#### [Excerpted records]
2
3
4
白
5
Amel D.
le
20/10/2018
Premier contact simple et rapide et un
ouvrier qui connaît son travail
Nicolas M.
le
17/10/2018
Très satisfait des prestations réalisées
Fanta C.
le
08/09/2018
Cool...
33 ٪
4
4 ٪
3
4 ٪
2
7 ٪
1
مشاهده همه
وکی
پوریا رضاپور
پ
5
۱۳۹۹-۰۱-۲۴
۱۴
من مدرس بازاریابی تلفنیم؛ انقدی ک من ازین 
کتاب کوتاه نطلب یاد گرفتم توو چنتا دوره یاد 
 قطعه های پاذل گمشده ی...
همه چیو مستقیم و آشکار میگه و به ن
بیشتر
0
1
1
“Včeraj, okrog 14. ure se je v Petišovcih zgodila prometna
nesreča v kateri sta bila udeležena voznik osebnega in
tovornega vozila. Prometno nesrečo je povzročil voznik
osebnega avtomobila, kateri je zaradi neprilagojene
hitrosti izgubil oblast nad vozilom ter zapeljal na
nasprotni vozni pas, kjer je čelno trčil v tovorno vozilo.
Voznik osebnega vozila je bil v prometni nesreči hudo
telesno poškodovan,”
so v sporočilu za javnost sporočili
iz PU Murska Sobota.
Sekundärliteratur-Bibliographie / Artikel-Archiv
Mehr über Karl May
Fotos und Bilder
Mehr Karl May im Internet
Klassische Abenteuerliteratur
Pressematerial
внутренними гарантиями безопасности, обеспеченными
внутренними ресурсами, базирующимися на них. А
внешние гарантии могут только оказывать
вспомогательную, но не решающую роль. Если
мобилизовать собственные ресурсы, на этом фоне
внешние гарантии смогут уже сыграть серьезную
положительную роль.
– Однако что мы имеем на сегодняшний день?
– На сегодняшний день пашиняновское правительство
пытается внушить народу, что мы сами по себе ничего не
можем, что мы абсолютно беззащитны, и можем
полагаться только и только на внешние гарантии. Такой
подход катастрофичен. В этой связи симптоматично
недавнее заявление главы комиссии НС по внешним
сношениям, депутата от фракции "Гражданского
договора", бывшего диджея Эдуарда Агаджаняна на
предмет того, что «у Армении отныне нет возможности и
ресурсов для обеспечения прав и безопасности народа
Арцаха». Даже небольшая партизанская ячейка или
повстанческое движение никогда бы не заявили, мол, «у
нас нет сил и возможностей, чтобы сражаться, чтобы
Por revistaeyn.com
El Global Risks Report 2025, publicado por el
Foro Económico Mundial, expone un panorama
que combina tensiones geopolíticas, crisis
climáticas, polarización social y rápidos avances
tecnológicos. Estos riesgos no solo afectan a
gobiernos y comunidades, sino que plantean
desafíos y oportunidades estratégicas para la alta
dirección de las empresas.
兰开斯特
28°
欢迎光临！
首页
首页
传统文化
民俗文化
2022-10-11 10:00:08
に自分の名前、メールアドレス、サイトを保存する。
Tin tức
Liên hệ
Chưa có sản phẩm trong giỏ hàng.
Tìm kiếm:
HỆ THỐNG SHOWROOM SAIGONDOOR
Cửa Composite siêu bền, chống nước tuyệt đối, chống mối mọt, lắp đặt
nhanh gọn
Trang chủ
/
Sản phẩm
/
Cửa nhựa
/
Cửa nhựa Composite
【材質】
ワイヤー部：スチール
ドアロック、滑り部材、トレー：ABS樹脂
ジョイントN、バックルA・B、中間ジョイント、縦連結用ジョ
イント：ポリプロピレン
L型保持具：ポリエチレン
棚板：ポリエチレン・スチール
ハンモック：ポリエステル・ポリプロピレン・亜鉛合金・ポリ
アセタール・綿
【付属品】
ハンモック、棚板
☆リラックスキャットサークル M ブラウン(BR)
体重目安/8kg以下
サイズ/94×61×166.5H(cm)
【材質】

#### [Work request]
Collect from the data above every line that includes "vozila".

#### [Result for this exercise]
tovornega vozila. Prometno nesrečo je povzročil voznik
Voznik osebnega vozila je bil v prometni nesreči hudo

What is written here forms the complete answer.